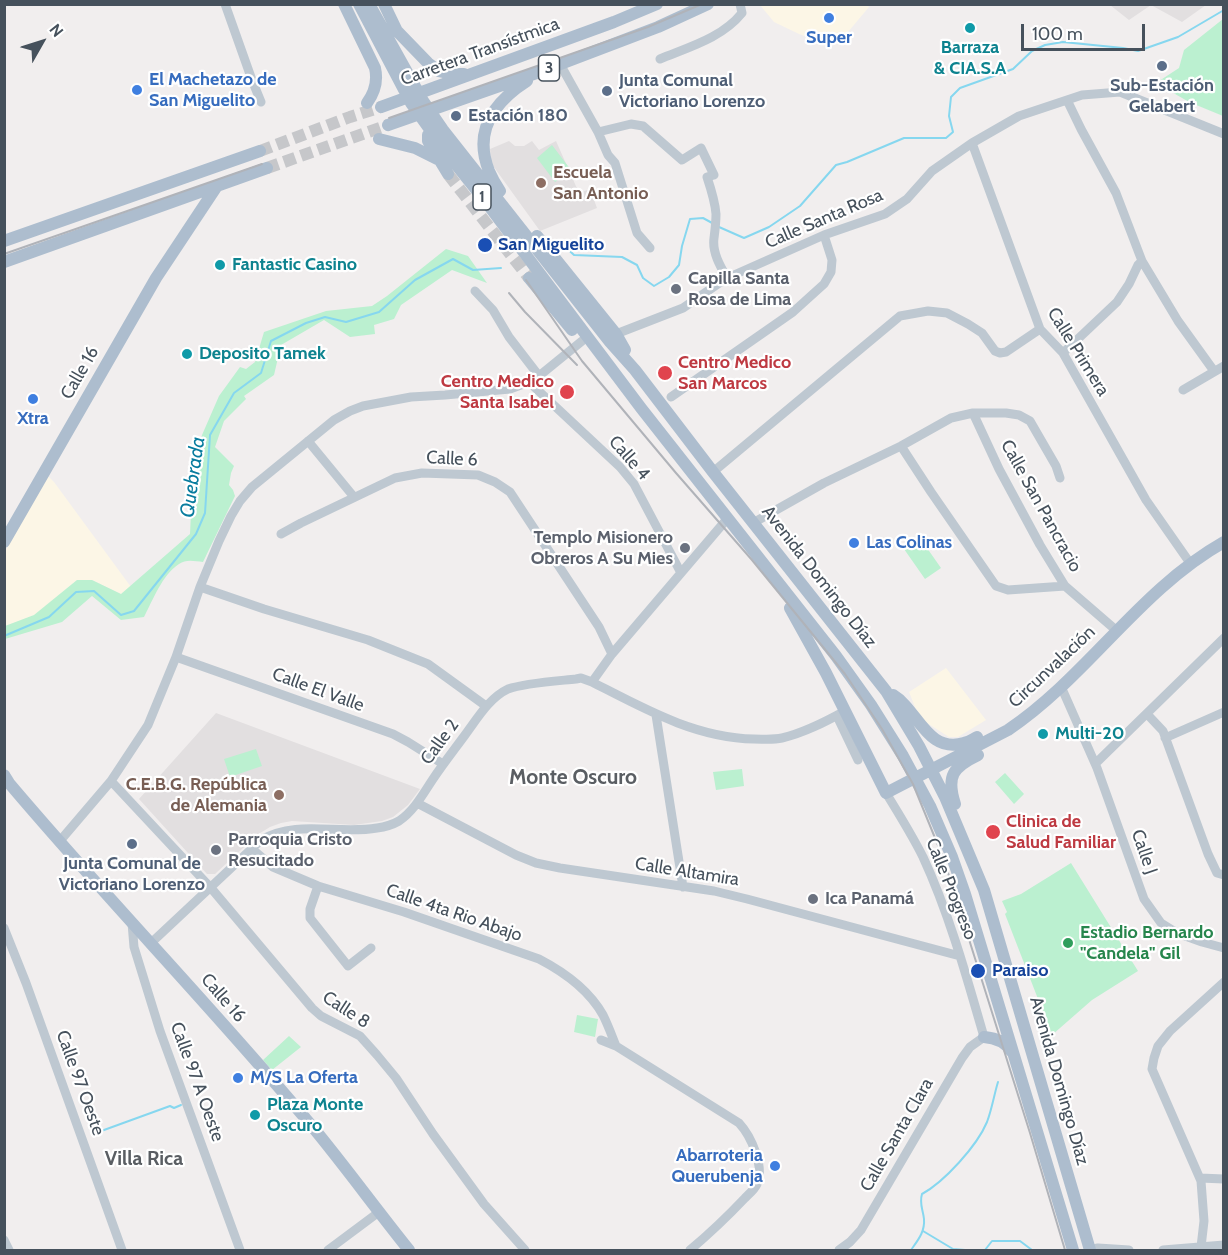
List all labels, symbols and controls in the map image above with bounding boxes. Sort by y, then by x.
marker: Super [822,11,836,25]
north arrow [12,12,72,72]
scale bar [1024,12,1148,50]
street label: Carretera Transístmica [398,13,562,91]
text: N [45,20,67,41]
marker: Barraza & CIA.S.A [963,21,977,35]
text: 100 m [1032,23,1083,45]
place label: Super [806,27,852,49]
place label: Barraza & CIA.S.A [934,37,1006,80]
road number: 3 [538,55,560,81]
marker: Sub-Estación Gelabert [1155,59,1169,73]
place label: El Machetazo de San Miguelito [149,69,277,112]
place label: Junta Comunal Victoriano Lorenzo [619,70,765,112]
place label: Sub-Estación Gelabert [1110,75,1214,118]
marker: El Machetazo de San Miguelito [130,83,144,97]
marker: Junta Comunal Victoriano Lorenzo [600,84,614,98]
place label: Estación 180 [468,105,568,127]
marker: Estación 180 [449,109,463,123]
place label: Escuela San Antonio [553,162,648,204]
marker: Escuela San Antonio [534,176,548,190]
road number: 1 [473,184,491,210]
street label: Calle Santa Rosa [762,184,886,254]
place label: San Miguelito [498,234,604,256]
marker: San Miguelito [476,236,494,254]
place label: Fantastic Casino [232,254,357,276]
marker: Fantastic Casino [213,258,227,272]
place label: Capilla Santa Rosa de Lima [688,268,791,310]
marker: Capilla Santa Rosa de Lima [669,282,683,296]
street label: Calle Primera [1042,304,1114,400]
street label: Calle 16 [56,343,104,403]
place label: Deposito Tamek [199,343,326,365]
marker: Deposito Tamek [180,347,194,361]
place label: Centro Medico San Marcos [678,352,791,394]
marker: Centro Medico San Marcos [656,364,674,382]
place label: Centro Medico Santa Isabel [441,371,554,413]
marker: Centro Medico Santa Isabel [558,383,576,401]
marker: Xtra [26,392,40,406]
place label: Xtra [17,408,49,430]
street label: Calle 4 [604,431,654,485]
water label: Quebrada [175,435,211,519]
street label: Calle San Pancracio [996,436,1086,576]
street label: Calle 6 [426,447,478,471]
street label: Avenida Domingo Díaz [757,502,881,652]
place label: Templo Misionero Obreros A Su Mies [531,527,673,570]
place label: Las Colinas [866,532,952,554]
marker: Las Colinas [847,536,861,550]
marker: Templo Misionero Obreros A Su Mies [678,541,692,555]
street label: Circunvalación [1004,621,1100,713]
street label: Calle El Valle [269,663,367,717]
street label: Calle 2 [416,715,464,769]
place label: Multi-20 [1055,723,1124,745]
marker: Multi-20 [1036,727,1050,741]
district label: Monte Oscuro [509,765,637,791]
place label: C.E.B.G. República de Alemania [126,774,267,816]
marker: C.E.B.G. República de Alemania [272,788,286,802]
place label: Clinica de Salud Familiar [1006,811,1116,854]
marker: Clinica de Salud Familiar [984,823,1002,841]
street label: Calle J [1126,827,1162,877]
place label: Parroquia Cristo Resucitado [228,829,352,872]
street label: Calle Progreso [921,835,981,943]
marker: Junta Comunal de Victoriano Lorenzo [125,837,139,851]
marker: Parroquia Cristo Resucitado [209,843,223,857]
place label: Junta Comunal de Victoriano Lorenzo [59,853,205,896]
street label: Calle Altamira [633,853,741,891]
street label: Calle 4ta Rio Abajo [383,880,525,946]
place label: Ica Panamá [825,888,914,910]
marker: Ica Panamá [806,892,820,906]
place label: Estadio Bernardo "Candela" Gil [1080,922,1214,964]
marker: Estadio Bernardo "Candela" Gil [1061,936,1075,950]
place label: Paraiso [992,960,1048,982]
marker: Paraiso [969,962,987,980]
street label: Calle 16 [196,969,250,1027]
street label: Calle 8 [318,987,374,1033]
street label: Avenida Domingo Díaz [1025,994,1093,1168]
street label: Calle 97 A Oeste [165,1019,229,1145]
street label: Calle 97 Oeste [51,1027,109,1139]
place label: M/S La Oferta [250,1067,358,1089]
marker: M/S La Oferta [231,1071,245,1085]
street label: Calle Santa Clara [856,1074,938,1196]
place label: Plaza Monte Oscuro [267,1094,363,1136]
marker: Plaza Monte Oscuro [248,1108,262,1122]
place label: Abarroteria Querubenja [672,1145,763,1188]
district label: Villa Rica [105,1147,183,1171]
marker: Abarroteria Querubenja [768,1159,782,1173]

### Exercise instructions
Set down every record once more, word for word, without pictures.

### Finished exercise
List all labels, symbols and controls in the map image above with bounding boxes. Sort by y, then by x.
marker: Super [822,11,836,25]
north arrow [12,12,72,72]
scale bar [1024,12,1148,50]
street label: Carretera Transístmica [398,13,562,91]
text: N [45,20,67,41]
marker: Barraza & CIA.S.A [963,21,977,35]
text: 100 m [1032,23,1083,45]
place label: Super [806,27,852,49]
place label: Barraza & CIA.S.A [934,37,1006,80]
road number: 3 [538,55,560,81]
marker: Sub-Estación Gelabert [1155,59,1169,73]
place label: El Machetazo de San Miguelito [149,69,277,112]
place label: Junta Comunal Victoriano Lorenzo [619,70,765,112]
place label: Sub-Estación Gelabert [1110,75,1214,118]
marker: El Machetazo de San Miguelito [130,83,144,97]
marker: Junta Comunal Victoriano Lorenzo [600,84,614,98]
place label: Estación 180 [468,105,568,127]
marker: Estación 180 [449,109,463,123]
place label: Escuela San Antonio [553,162,648,204]
marker: Escuela San Antonio [534,176,548,190]
road number: 1 [473,184,491,210]
street label: Calle Santa Rosa [762,184,886,254]
place label: San Miguelito [498,234,604,256]
marker: San Miguelito [476,236,494,254]
place label: Fantastic Casino [232,254,357,276]
marker: Fantastic Casino [213,258,227,272]
place label: Capilla Santa Rosa de Lima [688,268,791,310]
marker: Capilla Santa Rosa de Lima [669,282,683,296]
street label: Calle Primera [1042,304,1114,400]
street label: Calle 16 [56,343,104,403]
place label: Deposito Tamek [199,343,326,365]
marker: Deposito Tamek [180,347,194,361]
place label: Centro Medico San Marcos [678,352,791,394]
marker: Centro Medico San Marcos [656,364,674,382]
place label: Centro Medico Santa Isabel [441,371,554,413]
marker: Centro Medico Santa Isabel [558,383,576,401]
marker: Xtra [26,392,40,406]
place label: Xtra [17,408,49,430]
street label: Calle 4 [604,431,654,485]
water label: Quebrada [175,435,211,519]
street label: Calle San Pancracio [996,436,1086,576]
street label: Calle 6 [426,447,478,471]
street label: Avenida Domingo Díaz [757,502,881,652]
place label: Templo Misionero Obreros A Su Mies [531,527,673,570]
place label: Las Colinas [866,532,952,554]
marker: Las Colinas [847,536,861,550]
marker: Templo Misionero Obreros A Su Mies [678,541,692,555]
street label: Circunvalación [1004,621,1100,713]
street label: Calle El Valle [269,663,367,717]
street label: Calle 2 [416,715,464,769]
place label: Multi-20 [1055,723,1124,745]
marker: Multi-20 [1036,727,1050,741]
district label: Monte Oscuro [509,765,637,791]
place label: C.E.B.G. República de Alemania [126,774,267,816]
marker: C.E.B.G. República de Alemania [272,788,286,802]
place label: Clinica de Salud Familiar [1006,811,1116,854]
marker: Clinica de Salud Familiar [984,823,1002,841]
street label: Calle J [1126,827,1162,877]
place label: Parroquia Cristo Resucitado [228,829,352,872]
street label: Calle Progreso [921,835,981,943]
marker: Junta Comunal de Victoriano Lorenzo [125,837,139,851]
marker: Parroquia Cristo Resucitado [209,843,223,857]
place label: Junta Comunal de Victoriano Lorenzo [59,853,205,896]
street label: Calle Altamira [633,853,741,891]
street label: Calle 4ta Rio Abajo [383,880,525,946]
place label: Ica Panamá [825,888,914,910]
marker: Ica Panamá [806,892,820,906]
place label: Estadio Bernardo "Candela" Gil [1080,922,1214,964]
marker: Estadio Bernardo "Candela" Gil [1061,936,1075,950]
place label: Paraiso [992,960,1048,982]
marker: Paraiso [969,962,987,980]
street label: Calle 16 [196,969,250,1027]
street label: Calle 8 [318,987,374,1033]
street label: Avenida Domingo Díaz [1025,994,1093,1168]
street label: Calle 97 A Oeste [165,1019,229,1145]
street label: Calle 97 Oeste [51,1027,109,1139]
place label: M/S La Oferta [250,1067,358,1089]
marker: M/S La Oferta [231,1071,245,1085]
street label: Calle Santa Clara [856,1074,938,1196]
place label: Plaza Monte Oscuro [267,1094,363,1136]
marker: Plaza Monte Oscuro [248,1108,262,1122]
place label: Abarroteria Querubenja [672,1145,763,1188]
district label: Villa Rica [105,1147,183,1171]
marker: Abarroteria Querubenja [768,1159,782,1173]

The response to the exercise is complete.